### PROBLEM REQUIREMENTS
Retype only what runs from the first line of the records to the line with "left hip: (167, 562)", inclusive, and no pictures.

Data records:
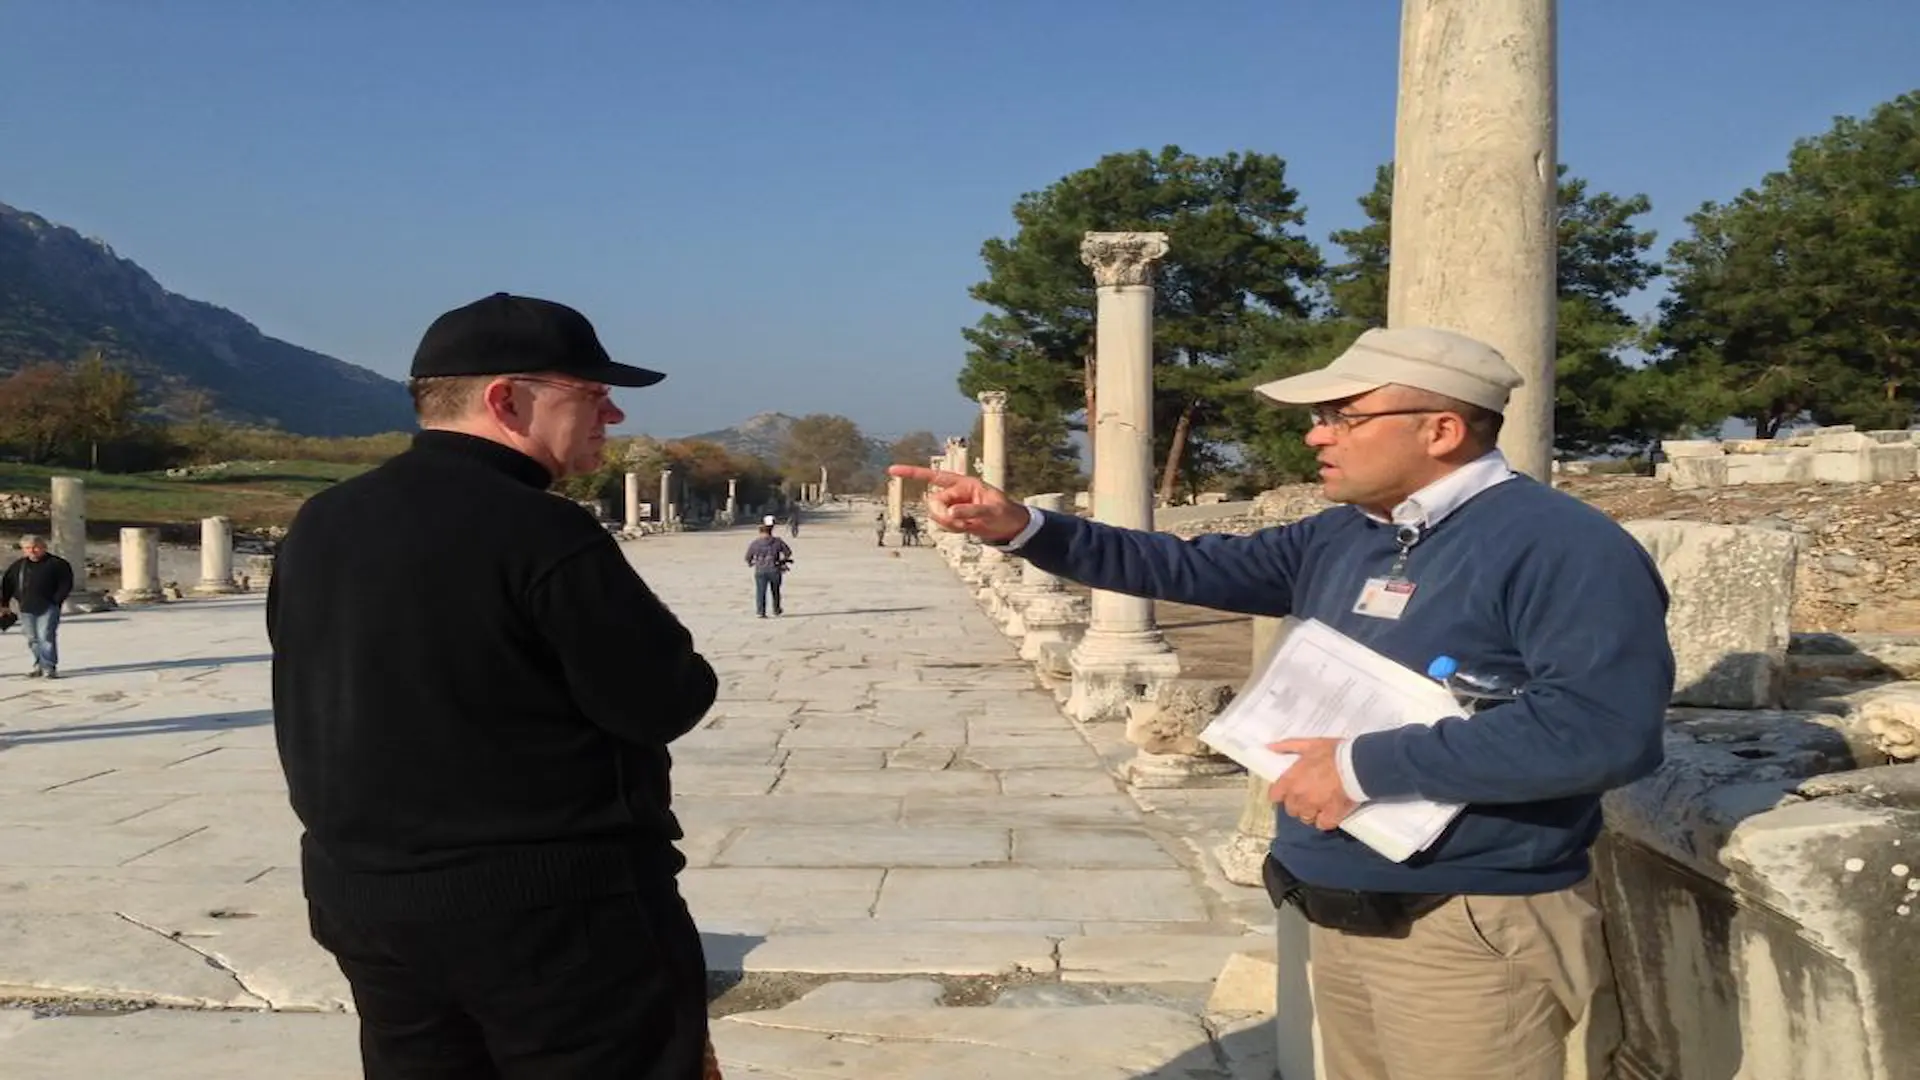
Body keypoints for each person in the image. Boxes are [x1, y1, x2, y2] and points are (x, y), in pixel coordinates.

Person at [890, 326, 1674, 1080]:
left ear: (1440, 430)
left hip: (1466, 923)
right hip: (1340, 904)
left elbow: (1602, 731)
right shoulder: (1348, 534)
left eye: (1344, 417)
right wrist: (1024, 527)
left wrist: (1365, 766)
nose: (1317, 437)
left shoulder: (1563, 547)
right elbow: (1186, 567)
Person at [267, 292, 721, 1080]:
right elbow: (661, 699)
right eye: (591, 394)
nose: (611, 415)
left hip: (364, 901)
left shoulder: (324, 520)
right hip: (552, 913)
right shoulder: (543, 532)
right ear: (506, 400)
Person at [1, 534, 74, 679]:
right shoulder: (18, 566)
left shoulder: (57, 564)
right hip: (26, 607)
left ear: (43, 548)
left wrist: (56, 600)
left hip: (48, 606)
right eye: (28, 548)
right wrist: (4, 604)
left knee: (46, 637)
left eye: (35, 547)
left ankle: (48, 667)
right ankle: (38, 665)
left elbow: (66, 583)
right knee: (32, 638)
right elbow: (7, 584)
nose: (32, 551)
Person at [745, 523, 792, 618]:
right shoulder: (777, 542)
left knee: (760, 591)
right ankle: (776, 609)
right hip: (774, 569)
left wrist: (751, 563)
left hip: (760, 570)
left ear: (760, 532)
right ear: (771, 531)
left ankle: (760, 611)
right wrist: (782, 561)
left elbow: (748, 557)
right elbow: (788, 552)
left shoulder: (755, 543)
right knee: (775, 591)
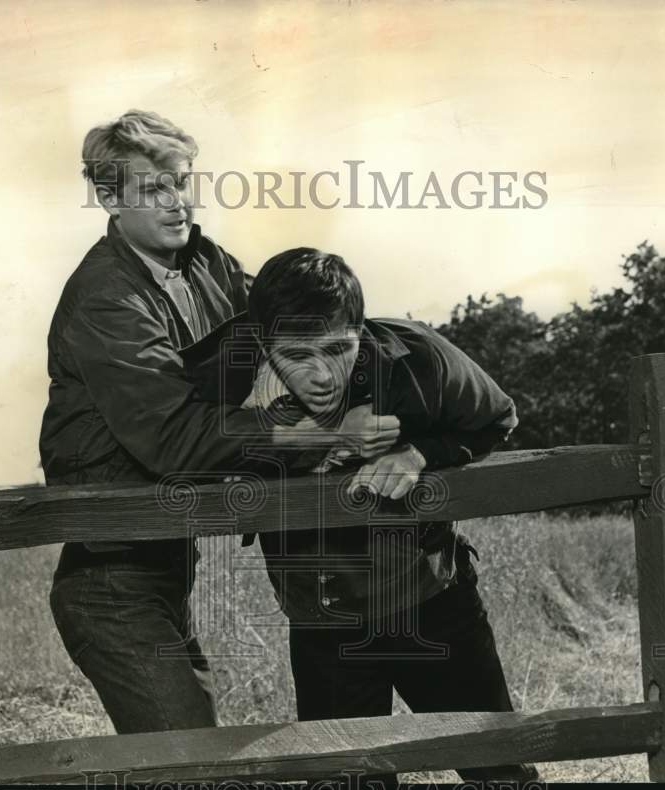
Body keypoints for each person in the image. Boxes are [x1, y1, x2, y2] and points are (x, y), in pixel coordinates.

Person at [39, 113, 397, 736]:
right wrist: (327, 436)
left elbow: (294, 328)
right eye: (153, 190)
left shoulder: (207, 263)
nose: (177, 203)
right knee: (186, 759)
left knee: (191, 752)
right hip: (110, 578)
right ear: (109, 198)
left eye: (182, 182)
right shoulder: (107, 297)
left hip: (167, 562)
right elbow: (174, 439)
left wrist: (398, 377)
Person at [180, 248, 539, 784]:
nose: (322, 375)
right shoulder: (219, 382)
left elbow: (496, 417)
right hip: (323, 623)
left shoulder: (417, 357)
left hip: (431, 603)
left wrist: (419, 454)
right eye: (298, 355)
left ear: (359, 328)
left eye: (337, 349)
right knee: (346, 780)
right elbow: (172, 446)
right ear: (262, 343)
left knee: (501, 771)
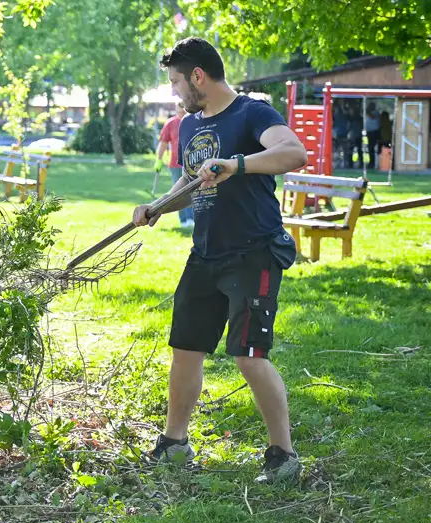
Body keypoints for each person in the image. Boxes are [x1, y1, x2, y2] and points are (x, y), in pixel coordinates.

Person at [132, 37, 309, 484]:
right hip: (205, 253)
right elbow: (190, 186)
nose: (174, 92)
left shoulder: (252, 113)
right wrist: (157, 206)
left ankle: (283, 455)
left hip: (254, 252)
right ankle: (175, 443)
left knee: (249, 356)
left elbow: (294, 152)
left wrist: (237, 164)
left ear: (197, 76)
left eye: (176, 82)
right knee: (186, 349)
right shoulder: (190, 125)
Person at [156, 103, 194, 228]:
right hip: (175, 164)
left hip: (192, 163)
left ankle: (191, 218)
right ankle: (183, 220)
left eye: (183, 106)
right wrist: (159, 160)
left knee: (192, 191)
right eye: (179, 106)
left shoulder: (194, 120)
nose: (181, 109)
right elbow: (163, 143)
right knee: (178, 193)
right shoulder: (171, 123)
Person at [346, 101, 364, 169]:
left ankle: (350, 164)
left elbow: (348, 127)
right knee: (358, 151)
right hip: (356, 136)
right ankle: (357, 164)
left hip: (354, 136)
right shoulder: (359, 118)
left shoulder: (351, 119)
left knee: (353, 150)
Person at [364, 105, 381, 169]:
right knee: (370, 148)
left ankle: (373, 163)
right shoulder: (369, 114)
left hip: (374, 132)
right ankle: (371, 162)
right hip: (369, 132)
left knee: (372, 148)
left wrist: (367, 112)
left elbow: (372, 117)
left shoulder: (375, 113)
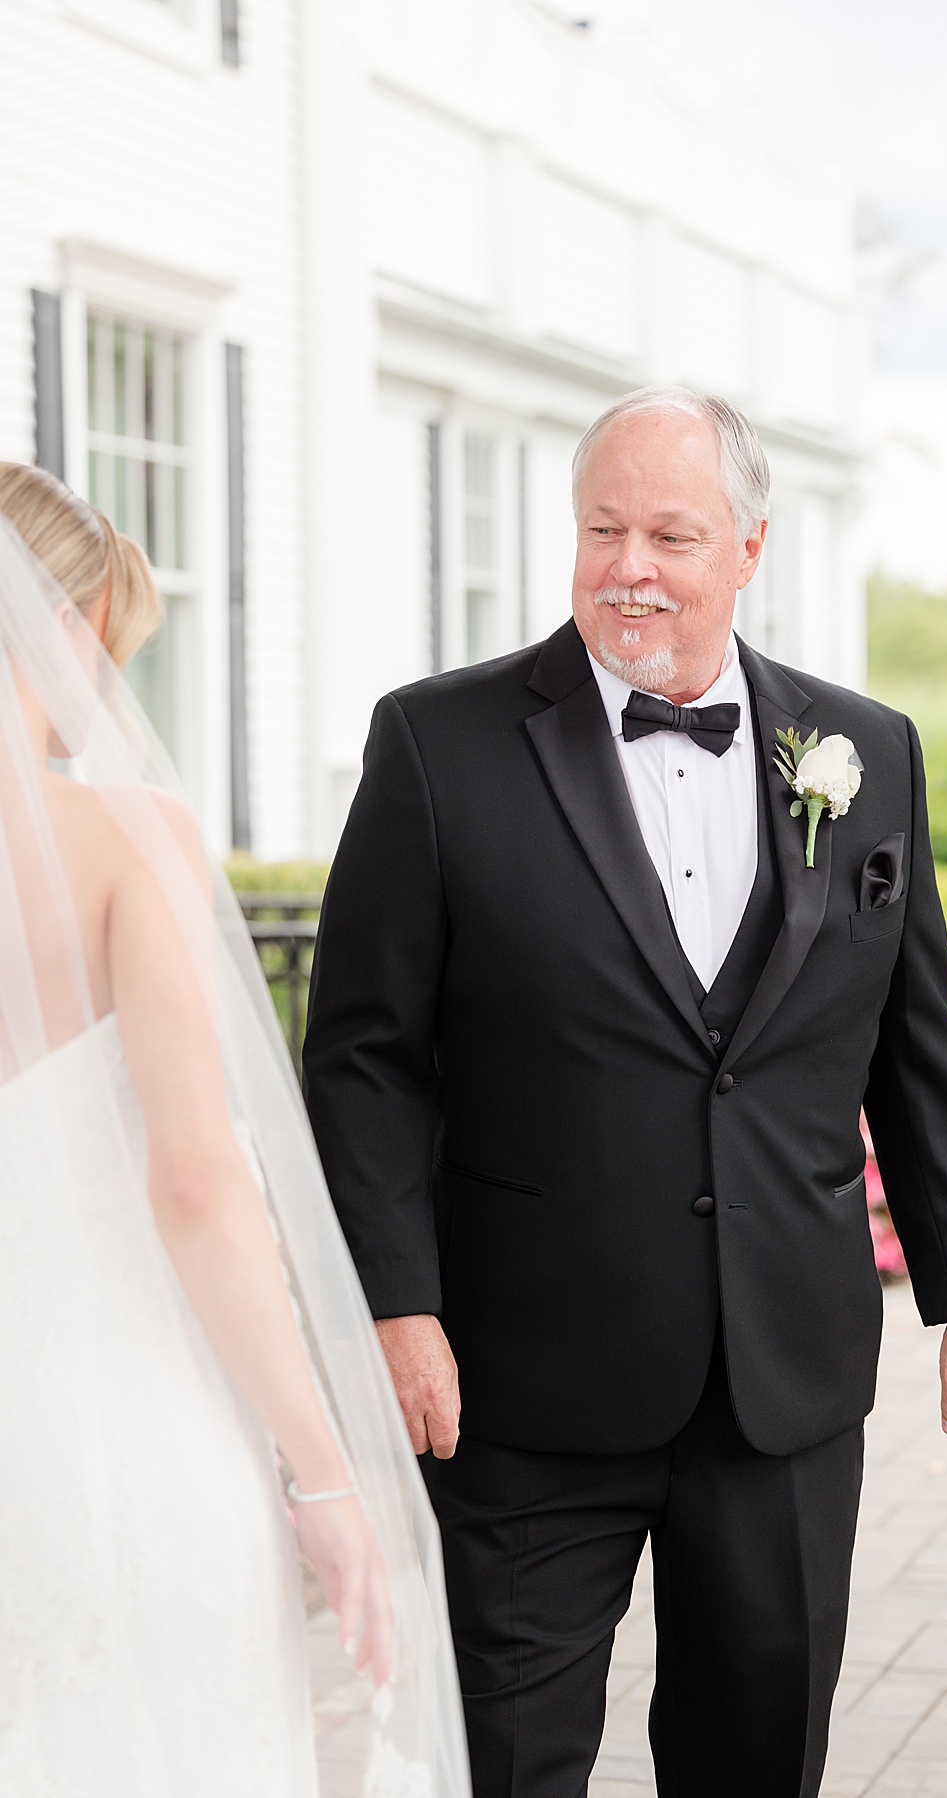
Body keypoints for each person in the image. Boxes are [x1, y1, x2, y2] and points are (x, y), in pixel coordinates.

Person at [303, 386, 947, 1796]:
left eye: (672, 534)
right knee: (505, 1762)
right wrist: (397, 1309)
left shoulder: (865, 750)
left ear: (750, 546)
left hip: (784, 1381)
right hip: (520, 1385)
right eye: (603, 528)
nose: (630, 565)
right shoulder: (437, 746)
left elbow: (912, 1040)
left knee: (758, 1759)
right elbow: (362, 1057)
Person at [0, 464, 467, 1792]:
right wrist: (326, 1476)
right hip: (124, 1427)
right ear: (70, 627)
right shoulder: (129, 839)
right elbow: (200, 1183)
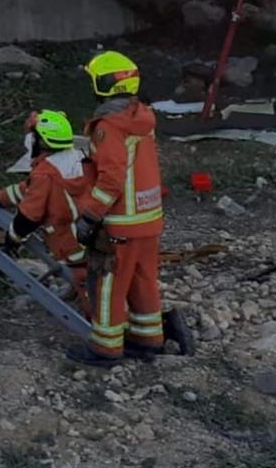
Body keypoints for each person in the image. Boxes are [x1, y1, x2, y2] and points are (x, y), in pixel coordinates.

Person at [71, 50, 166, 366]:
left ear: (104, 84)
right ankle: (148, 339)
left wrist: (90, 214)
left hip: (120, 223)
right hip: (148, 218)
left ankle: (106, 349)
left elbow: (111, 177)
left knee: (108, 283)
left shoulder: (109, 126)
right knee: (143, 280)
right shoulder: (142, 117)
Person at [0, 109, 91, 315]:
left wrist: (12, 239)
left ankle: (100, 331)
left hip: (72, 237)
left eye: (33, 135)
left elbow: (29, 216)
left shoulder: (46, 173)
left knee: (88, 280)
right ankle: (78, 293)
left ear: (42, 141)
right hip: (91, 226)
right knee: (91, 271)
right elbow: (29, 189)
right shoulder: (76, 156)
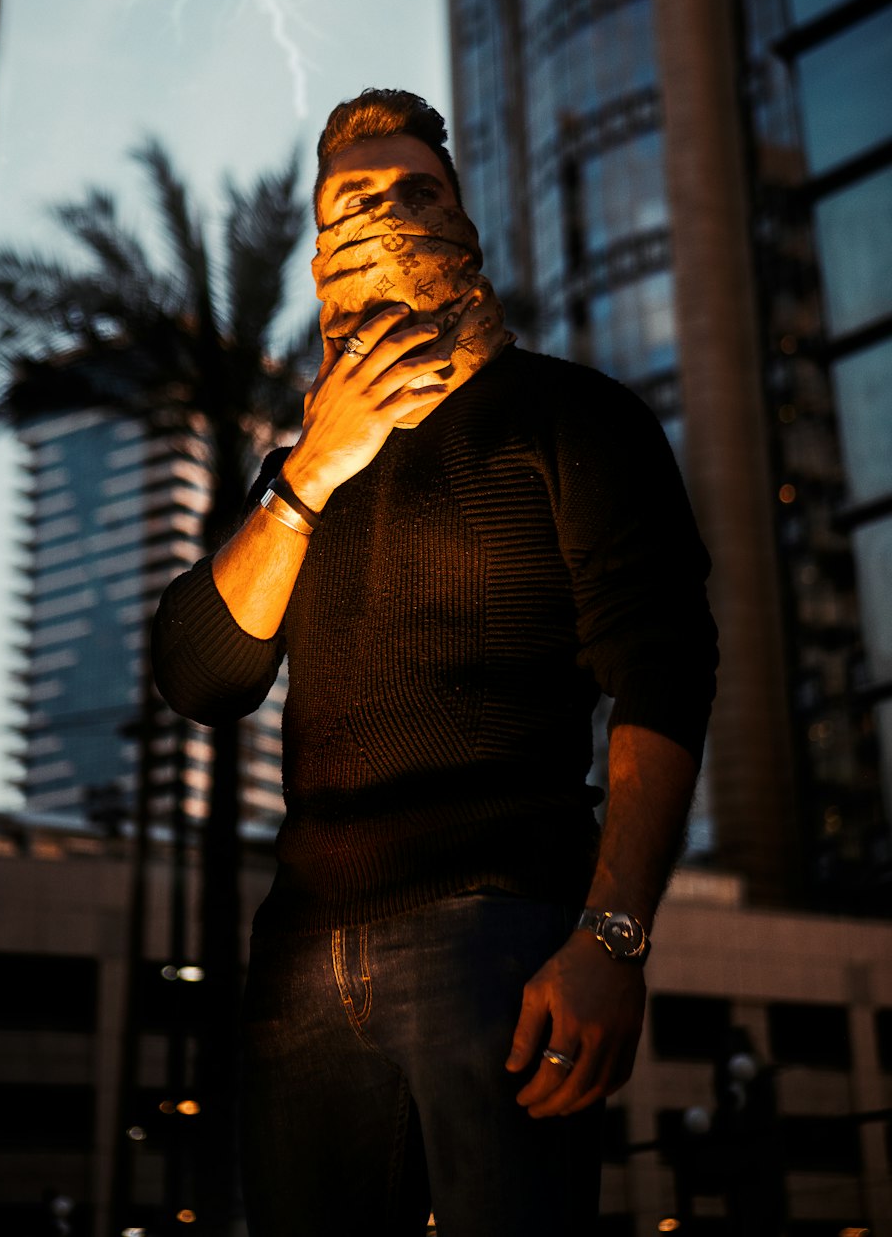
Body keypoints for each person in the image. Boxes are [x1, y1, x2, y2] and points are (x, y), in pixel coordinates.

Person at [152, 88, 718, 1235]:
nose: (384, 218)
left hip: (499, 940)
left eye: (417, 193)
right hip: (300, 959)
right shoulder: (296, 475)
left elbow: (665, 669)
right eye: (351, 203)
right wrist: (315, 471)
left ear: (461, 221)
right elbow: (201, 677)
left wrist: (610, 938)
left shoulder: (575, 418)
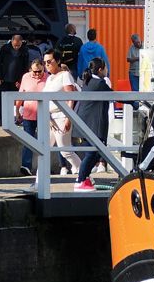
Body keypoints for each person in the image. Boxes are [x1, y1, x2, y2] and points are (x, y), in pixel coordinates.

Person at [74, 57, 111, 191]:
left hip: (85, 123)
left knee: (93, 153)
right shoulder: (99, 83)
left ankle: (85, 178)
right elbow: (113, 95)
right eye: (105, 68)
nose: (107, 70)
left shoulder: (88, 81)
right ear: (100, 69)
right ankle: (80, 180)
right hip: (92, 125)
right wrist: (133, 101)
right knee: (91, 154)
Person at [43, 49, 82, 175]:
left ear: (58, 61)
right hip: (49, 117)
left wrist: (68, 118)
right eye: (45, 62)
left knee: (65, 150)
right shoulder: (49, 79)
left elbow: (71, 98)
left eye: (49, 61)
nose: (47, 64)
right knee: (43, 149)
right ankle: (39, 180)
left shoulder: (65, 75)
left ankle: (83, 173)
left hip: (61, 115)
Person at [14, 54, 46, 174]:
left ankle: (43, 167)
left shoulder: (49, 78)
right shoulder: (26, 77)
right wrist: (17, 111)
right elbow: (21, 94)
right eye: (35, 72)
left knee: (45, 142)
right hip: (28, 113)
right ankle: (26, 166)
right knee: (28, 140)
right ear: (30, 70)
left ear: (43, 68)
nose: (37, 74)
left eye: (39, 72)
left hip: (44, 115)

### EXERCISE RESPONSE
Body keypoints for each person in the image. Boxes are [x1, y1, x2, y2] and points are (x, y), in pixel coordinates.

Person at [890, 326, 1674, 1080]:
left ear: (1440, 430)
left hip: (1466, 923)
right hip: (1340, 904)
left elbow: (1602, 731)
right shoulder: (1348, 534)
left eye: (1344, 417)
right wrist: (1024, 527)
left wrist: (1365, 766)
nose: (1317, 437)
left shoulder: (1563, 547)
right elbow: (1186, 567)
Person at [267, 292, 721, 1080]:
right elbow: (661, 699)
right eye: (591, 394)
nose: (611, 415)
left hip: (364, 901)
left shoulder: (324, 520)
right hip: (552, 913)
right shoulder: (543, 532)
right ear: (506, 400)
Person at [1, 534, 74, 679]:
right shoulder: (18, 566)
left shoulder: (57, 564)
right hip: (26, 607)
left ear: (43, 548)
left wrist: (56, 600)
left hip: (48, 606)
right eye: (28, 548)
right wrist: (4, 604)
left knee: (46, 637)
left eye: (35, 547)
left ankle: (48, 667)
right ankle: (38, 665)
left elbow: (66, 583)
right knee: (32, 638)
right elbow: (7, 584)
nose: (32, 551)
Person at [745, 523, 792, 618]:
right shoulder: (777, 542)
left knee: (760, 591)
right ankle: (776, 609)
right hip: (774, 569)
left wrist: (751, 563)
left hip: (760, 570)
left ear: (760, 532)
right ear: (771, 531)
left ankle: (760, 611)
right wrist: (782, 561)
left elbow: (748, 557)
right elbow: (788, 552)
left shoulder: (755, 543)
right knee: (775, 591)
Body keypoints for each person in the image. Boxes are [x1, y1, x2, y2] and points are (x, y), in pixel coordinates.

Person at [39, 113, 397, 736]:
right wrist: (327, 436)
left elbow: (294, 328)
right eye: (153, 190)
left shoulder: (207, 263)
nose: (177, 203)
right knee: (186, 759)
left knee: (191, 752)
right hip: (110, 578)
right ear: (109, 198)
left eye: (182, 182)
right shoulder: (107, 297)
left hip: (167, 562)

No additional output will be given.